→ **WORK ITEM**:
Reproduce the records word for word from their first line through the line that contains "fuireach ann an Alba.", including both of those lines.

→ **WORKING DATA**:
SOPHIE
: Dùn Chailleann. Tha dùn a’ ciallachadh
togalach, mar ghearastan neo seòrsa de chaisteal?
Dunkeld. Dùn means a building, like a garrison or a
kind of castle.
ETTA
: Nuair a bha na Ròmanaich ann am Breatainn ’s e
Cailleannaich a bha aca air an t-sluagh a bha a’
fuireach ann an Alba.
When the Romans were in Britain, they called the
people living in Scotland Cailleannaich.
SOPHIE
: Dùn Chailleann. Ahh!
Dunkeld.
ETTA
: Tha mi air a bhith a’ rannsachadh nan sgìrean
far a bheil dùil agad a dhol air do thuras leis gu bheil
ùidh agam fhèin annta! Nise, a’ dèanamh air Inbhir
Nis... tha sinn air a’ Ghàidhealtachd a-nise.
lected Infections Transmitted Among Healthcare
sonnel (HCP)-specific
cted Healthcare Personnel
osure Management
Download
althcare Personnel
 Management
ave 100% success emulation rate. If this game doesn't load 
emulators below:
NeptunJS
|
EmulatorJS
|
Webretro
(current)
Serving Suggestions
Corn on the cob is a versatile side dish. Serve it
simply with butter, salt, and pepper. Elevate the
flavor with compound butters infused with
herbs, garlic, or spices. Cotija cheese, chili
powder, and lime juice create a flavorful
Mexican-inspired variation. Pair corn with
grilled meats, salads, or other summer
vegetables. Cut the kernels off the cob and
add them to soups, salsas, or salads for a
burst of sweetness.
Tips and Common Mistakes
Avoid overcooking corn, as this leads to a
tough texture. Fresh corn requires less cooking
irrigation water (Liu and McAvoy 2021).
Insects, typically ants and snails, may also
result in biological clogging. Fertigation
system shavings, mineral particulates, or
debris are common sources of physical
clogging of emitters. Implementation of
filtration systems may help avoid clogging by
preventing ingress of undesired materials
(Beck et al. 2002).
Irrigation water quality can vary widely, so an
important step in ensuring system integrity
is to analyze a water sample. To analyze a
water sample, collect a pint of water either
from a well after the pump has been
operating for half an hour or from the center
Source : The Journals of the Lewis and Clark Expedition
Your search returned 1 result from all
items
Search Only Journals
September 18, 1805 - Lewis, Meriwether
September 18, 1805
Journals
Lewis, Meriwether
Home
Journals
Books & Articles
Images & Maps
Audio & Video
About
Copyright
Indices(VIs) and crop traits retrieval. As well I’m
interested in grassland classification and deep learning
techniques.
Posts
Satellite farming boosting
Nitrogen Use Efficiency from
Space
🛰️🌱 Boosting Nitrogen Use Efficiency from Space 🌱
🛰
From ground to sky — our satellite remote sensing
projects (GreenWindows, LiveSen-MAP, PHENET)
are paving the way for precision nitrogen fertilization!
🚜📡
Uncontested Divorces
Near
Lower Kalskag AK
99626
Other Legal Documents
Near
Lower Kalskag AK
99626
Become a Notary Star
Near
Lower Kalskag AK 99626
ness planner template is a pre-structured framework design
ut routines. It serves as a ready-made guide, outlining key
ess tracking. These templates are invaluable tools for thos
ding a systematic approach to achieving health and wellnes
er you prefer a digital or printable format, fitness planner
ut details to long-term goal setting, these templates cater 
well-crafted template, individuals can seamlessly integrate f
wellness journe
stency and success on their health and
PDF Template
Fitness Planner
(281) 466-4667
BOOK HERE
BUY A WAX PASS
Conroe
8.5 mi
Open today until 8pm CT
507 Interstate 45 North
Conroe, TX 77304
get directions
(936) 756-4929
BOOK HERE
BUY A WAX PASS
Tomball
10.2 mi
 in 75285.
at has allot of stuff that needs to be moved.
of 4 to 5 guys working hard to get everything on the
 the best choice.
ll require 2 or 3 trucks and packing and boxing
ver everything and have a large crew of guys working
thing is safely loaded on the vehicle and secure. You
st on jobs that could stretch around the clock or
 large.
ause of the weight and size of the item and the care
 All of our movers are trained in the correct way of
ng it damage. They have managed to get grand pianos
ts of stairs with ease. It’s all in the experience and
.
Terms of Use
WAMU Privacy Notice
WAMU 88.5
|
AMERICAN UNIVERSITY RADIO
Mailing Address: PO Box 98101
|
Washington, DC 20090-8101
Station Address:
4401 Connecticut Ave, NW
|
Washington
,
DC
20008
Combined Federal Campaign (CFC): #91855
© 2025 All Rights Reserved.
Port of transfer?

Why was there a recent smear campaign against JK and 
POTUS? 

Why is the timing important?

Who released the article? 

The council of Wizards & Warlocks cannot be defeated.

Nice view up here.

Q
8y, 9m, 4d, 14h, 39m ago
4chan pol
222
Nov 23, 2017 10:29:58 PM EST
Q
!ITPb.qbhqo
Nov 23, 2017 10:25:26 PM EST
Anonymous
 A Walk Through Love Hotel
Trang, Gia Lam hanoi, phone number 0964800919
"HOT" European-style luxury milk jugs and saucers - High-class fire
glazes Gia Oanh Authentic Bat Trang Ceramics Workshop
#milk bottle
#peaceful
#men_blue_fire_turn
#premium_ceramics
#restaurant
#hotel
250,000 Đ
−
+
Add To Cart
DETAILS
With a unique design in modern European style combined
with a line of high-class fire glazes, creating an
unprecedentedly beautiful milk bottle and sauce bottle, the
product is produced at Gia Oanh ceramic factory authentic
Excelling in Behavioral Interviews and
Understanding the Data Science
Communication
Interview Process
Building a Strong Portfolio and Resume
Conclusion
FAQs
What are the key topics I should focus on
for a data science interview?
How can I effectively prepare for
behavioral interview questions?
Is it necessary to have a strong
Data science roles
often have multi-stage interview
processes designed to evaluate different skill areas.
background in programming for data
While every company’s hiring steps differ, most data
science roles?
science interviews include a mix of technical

→ **ANSWER SPACE**:
SOPHIE
: Dùn Chailleann. Tha dùn a’ ciallachadh
togalach, mar ghearastan neo seòrsa de chaisteal?
Dunkeld. Dùn means a building, like a garrison or a
kind of castle.
ETTA
: Nuair a bha na Ròmanaich ann am Breatainn ’s e
Cailleannaich a bha aca air an t-sluagh a bha a’
fuireach ann an Alba.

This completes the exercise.